TV favourites that had us crowding round the screen

By Claire McNeilly

Remember Romper Room? Anyone who grew up in Northern Ireland in the seventies certainly won’t forget tuning in to the likes of Miss Helen and Miss Adrienne on Ulster Television, as it was then known.

The children's programme was hugely popular at the time, especially the bit at the end when the host looked through her ‘magic mirror’ to see who had been watching.

Other progammes from that era which promp misty-eyed nostalgia include Tea Time with Tommy, a straightforward entertainment show hosted by Tommy James, and the more risque late night offerings from irreverent comedian James Young.

Of more recent vintage is the satirical television comedy series Give My Head Peace, which finished its run in 2005.

It specialised in poking fun at political parties, paramilitary groups and the sectarian divide in Northern Ireland and was written and performed by a comedy troupe known as the Hole in the Wall Gang.

In a similar vein was Folks on the Hill, an animated sketch show based on the goings-on at Stormont and elsewhere.

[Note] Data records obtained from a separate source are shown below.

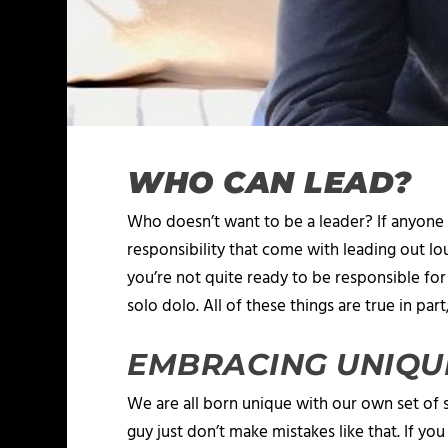
WHO CAN LEAD?
Who doesn’t want to be a leader? If anyone 
responsibility that come with leading out l
you’re not quite ready to be responsible for 
solo dolo. All of these things are true in part
EMBRACING UNIQU
We are all born unique with our own set of s
guy just don’t make mistakes like that. If y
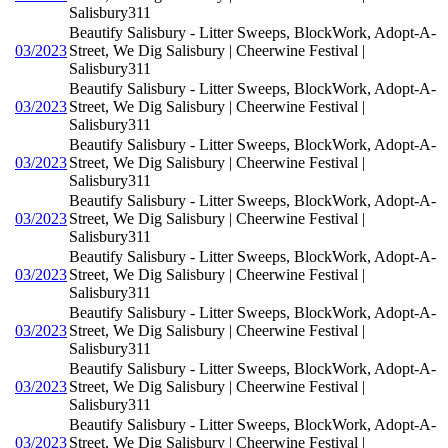
Salisbury311
Beautify Salisbury - Litter Sweeps, BlockWork, Adopt-A-
03/2023
Street, We Dig Salisbury | Cheerwine Festival |
Salisbury311
Beautify Salisbury - Litter Sweeps, BlockWork, Adopt-A-
03/2023
Street, We Dig Salisbury | Cheerwine Festival |
Salisbury311
Beautify Salisbury - Litter Sweeps, BlockWork, Adopt-A-
03/2023
Street, We Dig Salisbury | Cheerwine Festival |
Salisbury311
Beautify Salisbury - Litter Sweeps, BlockWork, Adopt-A-
03/2023
Street, We Dig Salisbury | Cheerwine Festival |
Salisbury311
Beautify Salisbury - Litter Sweeps, BlockWork, Adopt-A-
03/2023
Street, We Dig Salisbury | Cheerwine Festival |
Salisbury311
Beautify Salisbury - Litter Sweeps, BlockWork, Adopt-A-
03/2023
Street, We Dig Salisbury | Cheerwine Festival |
Salisbury311
Beautify Salisbury - Litter Sweeps, BlockWork, Adopt-A-
03/2023
Street, We Dig Salisbury | Cheerwine Festival |
Salisbury311
Beautify Salisbury - Litter Sweeps, BlockWork, Adopt-A-
03/2023
Street, We Dig Salisbury | Cheerwine Festival |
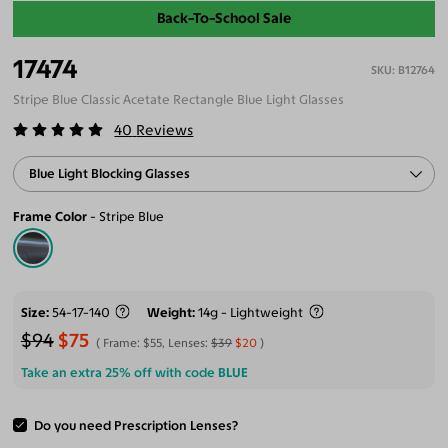
Back-To-School Sale
17474
B12764
Stripe Blue Classic Acetate Rectangle Blue Light Glasses
40
Reviews
Blue Light Blocking Glasses
Frame Color
Stripe Blue
Size
54-17-140
Weight
14g - Lightweight
$94
$75
Frame:
$55
, Lenses:
$39
$20
Take an extra 25% off with code
BLUE
Do you need Prescription Lenses?
ADD TO CART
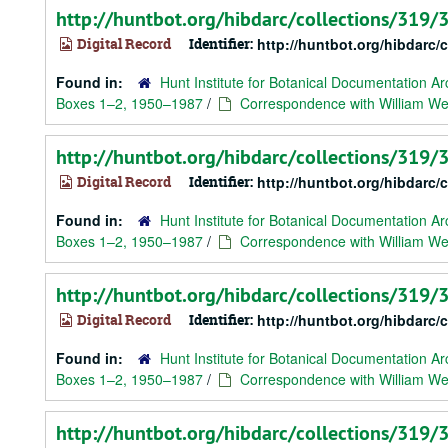
http://huntbot.org/hibdarc/collections/319
Digital Record
Identifier:
http://huntbot.org/hibdarc
Found in:
Hunt Institute for Botanical Documentation Ar
Boxes 1–2, 1950–1987
/
Correspondence with William We
http://huntbot.org/hibdarc/collections/319
Digital Record
Identifier:
http://huntbot.org/hibdarc
Found in:
Hunt Institute for Botanical Documentation Ar
Boxes 1–2, 1950–1987
/
Correspondence with William We
http://huntbot.org/hibdarc/collections/319
Digital Record
Identifier:
http://huntbot.org/hibdarc
Found in:
Hunt Institute for Botanical Documentation Ar
Boxes 1–2, 1950–1987
/
Correspondence with William Web
http://huntbot.org/hibdarc/collections/319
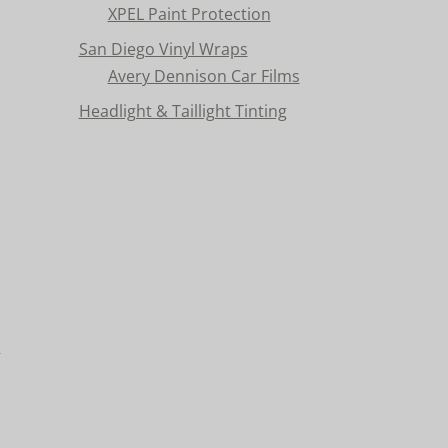
XPEL Paint Protection
San Diego Vinyl Wraps
Avery Dennison Car Films
Headlight & Taillight Tinting
n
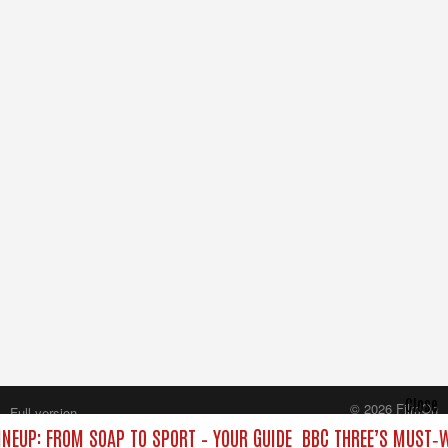
Close
© 2026 FilmOn
Full version
Content Systems Plc.
INEUP: FROM SOAP TO SPORT – YOUR GUIDE
BBC THREE’S MUST‑W
All rights reserved.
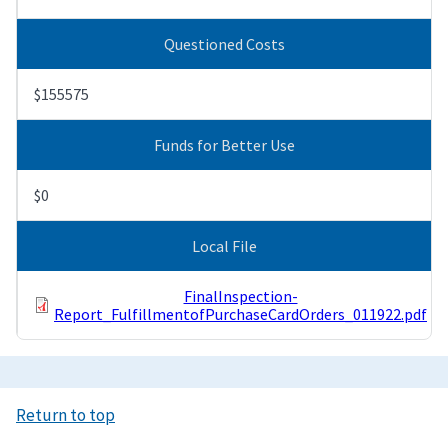
Questioned Costs
$155575
Funds for Better Use
$0
Local File
FinalInspection-
Report_FulfillmentofPurchaseCardOrders_011922.pdf
Return to top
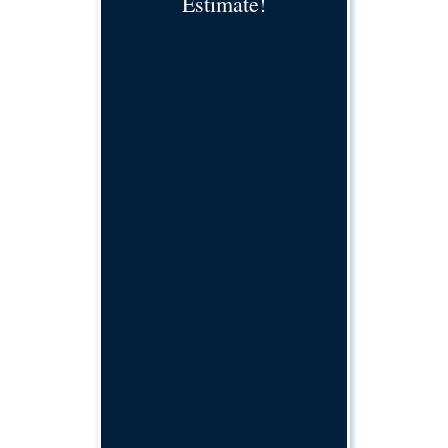
Estimate!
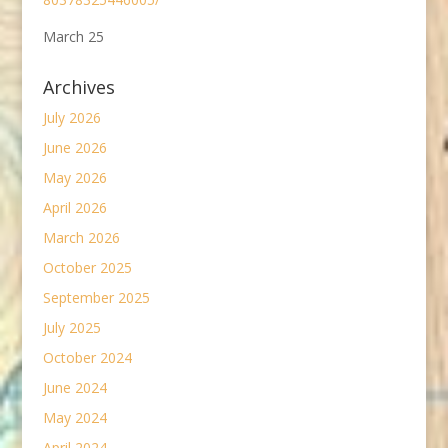
March 25
Archives
July 2026
June 2026
May 2026
April 2026
March 2026
October 2025
September 2025
July 2025
October 2024
June 2024
May 2024
April 2024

UTV’s Kelly show, hosted by the popular Gerry Kelly, was twice voted the most entertaining programme in Northern Ireland before it was finally axed in December 2005 after 16 years.

In that time it saw off several BBC Northern Ireland rivals, including a Gerry Anderson chat show that went head-to-head with the other Gerry on Friday nights.

Remarkably, one of the most successful drama series ever on local television — the ‘Billy’ triolgy from three decades ago — has never been repeated on the small screen.

Starring a young Kenneth Branagh (using his own native Belfast accent for once), the plays, written by Graham Reid, drew huge audiences.

A number of recent network productions made here baggedprestigious accolades far beyond these shores.

Among those to shine was Five Minutes of Heaven, which was awarded prizes for Best Director and Best Screenplay at the 2009 Sundance Festival.

It featured home-grown actors Liam Neeson and James Nesbit — appearing on screen together for the first time — and explored the legacy of violence in Northern Ireland.